#### [The task]
Would you print the material exactly, starting at its first line and ending at the line holding "Numbers: x, y, z, sx, sy, sz, roll, pitch, yaw."?
####################
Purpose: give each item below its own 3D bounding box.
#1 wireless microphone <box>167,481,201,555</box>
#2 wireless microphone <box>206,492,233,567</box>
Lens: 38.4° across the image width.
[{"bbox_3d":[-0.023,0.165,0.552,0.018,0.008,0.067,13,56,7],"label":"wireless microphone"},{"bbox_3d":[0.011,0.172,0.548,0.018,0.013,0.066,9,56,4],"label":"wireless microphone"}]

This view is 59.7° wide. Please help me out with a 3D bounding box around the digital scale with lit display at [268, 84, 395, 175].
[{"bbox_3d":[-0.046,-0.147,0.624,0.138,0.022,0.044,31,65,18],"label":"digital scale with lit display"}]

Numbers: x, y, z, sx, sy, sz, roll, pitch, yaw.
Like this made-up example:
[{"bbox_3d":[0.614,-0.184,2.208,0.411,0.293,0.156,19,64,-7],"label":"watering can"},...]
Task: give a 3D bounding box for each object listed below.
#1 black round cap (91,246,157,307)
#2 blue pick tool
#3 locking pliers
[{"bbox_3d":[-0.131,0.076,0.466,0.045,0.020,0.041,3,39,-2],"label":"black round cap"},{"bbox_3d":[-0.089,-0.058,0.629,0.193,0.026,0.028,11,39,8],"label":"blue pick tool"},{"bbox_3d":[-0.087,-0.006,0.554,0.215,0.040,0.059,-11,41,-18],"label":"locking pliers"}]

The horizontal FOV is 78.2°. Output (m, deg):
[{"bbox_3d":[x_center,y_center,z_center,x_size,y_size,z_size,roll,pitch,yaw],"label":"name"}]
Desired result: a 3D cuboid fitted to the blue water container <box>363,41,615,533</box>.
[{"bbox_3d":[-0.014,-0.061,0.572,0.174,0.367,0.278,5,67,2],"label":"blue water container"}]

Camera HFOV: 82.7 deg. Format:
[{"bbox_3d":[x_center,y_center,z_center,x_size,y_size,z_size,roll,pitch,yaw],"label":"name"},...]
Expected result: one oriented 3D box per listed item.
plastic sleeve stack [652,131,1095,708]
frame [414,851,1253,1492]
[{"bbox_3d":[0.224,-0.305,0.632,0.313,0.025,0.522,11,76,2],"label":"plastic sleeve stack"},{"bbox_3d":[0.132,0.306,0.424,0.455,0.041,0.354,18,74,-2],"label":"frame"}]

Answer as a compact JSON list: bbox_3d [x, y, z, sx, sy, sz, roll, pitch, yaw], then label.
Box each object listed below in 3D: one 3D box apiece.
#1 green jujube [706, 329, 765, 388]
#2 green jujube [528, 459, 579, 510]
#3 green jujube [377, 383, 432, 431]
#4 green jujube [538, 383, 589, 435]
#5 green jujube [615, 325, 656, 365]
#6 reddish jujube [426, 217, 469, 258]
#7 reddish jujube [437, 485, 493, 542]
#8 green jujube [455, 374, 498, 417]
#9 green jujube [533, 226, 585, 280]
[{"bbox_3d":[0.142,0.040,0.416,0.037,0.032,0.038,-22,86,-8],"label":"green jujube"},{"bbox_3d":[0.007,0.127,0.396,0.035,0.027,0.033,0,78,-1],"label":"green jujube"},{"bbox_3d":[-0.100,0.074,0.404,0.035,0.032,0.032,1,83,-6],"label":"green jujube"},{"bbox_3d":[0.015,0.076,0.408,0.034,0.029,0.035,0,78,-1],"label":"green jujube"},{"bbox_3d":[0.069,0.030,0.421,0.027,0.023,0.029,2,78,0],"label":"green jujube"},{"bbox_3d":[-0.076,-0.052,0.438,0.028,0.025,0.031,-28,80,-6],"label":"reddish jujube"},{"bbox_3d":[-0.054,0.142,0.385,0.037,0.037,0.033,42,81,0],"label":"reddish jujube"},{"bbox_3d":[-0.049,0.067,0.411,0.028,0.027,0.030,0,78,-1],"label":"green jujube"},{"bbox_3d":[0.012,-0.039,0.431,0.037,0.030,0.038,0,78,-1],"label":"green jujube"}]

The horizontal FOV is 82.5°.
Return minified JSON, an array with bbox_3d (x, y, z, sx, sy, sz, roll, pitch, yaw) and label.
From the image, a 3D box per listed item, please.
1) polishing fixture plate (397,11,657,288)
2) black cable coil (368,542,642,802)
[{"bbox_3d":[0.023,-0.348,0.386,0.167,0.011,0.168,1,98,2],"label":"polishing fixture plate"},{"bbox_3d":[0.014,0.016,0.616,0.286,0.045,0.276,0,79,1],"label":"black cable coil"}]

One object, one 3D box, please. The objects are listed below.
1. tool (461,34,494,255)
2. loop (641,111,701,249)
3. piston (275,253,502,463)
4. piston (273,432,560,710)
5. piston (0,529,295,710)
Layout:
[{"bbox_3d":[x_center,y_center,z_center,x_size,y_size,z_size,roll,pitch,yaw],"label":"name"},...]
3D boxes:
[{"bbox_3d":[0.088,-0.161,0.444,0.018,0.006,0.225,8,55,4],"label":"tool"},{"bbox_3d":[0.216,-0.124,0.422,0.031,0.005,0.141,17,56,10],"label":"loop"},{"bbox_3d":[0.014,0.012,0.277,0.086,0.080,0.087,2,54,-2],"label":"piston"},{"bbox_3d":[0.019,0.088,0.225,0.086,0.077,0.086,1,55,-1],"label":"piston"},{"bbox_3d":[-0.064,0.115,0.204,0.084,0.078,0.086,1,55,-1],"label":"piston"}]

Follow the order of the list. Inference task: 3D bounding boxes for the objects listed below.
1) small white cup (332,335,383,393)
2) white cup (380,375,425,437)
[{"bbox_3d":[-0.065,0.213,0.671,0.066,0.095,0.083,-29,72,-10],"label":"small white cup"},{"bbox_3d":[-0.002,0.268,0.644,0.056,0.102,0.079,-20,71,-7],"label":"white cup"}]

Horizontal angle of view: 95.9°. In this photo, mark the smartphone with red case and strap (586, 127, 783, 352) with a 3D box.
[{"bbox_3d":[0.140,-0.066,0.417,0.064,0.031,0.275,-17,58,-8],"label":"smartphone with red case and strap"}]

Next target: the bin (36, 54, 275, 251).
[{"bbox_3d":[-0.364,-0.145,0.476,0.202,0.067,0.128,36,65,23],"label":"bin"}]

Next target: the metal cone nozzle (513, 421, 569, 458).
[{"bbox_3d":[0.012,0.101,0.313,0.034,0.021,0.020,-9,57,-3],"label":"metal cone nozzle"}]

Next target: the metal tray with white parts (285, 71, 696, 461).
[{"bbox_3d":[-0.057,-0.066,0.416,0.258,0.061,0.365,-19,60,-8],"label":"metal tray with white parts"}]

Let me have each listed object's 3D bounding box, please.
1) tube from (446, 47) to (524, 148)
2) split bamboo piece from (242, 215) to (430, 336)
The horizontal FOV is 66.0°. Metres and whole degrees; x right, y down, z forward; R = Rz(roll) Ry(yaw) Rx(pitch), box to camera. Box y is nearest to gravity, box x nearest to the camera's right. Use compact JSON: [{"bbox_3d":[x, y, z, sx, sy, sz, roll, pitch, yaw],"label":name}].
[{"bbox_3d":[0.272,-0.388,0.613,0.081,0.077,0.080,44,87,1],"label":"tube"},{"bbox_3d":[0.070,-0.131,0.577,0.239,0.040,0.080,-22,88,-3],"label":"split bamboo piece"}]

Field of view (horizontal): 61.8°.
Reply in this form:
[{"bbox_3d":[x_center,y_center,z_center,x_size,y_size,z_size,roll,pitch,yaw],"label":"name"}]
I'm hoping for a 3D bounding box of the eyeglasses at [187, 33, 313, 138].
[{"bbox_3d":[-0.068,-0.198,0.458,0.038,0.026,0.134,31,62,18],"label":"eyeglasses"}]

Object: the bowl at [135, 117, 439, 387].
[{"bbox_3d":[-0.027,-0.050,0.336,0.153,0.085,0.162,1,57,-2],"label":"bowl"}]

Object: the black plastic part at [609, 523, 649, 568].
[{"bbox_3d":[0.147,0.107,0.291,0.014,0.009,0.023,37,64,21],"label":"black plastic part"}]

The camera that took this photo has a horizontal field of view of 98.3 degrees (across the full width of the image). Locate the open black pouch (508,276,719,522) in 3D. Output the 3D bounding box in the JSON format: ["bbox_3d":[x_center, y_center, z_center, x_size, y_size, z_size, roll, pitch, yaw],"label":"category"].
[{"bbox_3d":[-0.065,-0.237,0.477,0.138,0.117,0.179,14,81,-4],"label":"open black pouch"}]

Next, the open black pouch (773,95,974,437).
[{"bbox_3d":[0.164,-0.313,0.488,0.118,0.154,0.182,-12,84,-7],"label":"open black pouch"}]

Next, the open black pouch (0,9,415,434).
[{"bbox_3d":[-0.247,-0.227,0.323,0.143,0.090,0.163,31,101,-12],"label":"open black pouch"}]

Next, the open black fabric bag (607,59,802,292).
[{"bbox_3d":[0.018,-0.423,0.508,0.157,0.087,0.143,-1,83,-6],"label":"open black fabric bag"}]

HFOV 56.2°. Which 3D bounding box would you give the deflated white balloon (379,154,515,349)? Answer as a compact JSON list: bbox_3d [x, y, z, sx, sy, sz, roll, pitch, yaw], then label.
####################
#### [Expected output]
Purpose: give each item below its own 3D bounding box.
#1 wireless microphone <box>167,481,201,555</box>
#2 wireless microphone <box>206,492,233,567</box>
Lens: 38.4° across the image width.
[{"bbox_3d":[-0.023,0.165,0.552,0.018,0.008,0.067,13,56,7],"label":"wireless microphone"},{"bbox_3d":[0.011,0.172,0.548,0.018,0.013,0.066,9,56,4],"label":"wireless microphone"}]

This view is 59.7° wide. Please help me out with a 3D bounding box around the digital scale with lit display at [268, 84, 395, 175].
[{"bbox_3d":[-0.046,-0.147,0.624,0.138,0.022,0.044,31,65,18],"label":"digital scale with lit display"}]

Numbers: x, y, z, sx, sy, sz, roll, pitch, yaw.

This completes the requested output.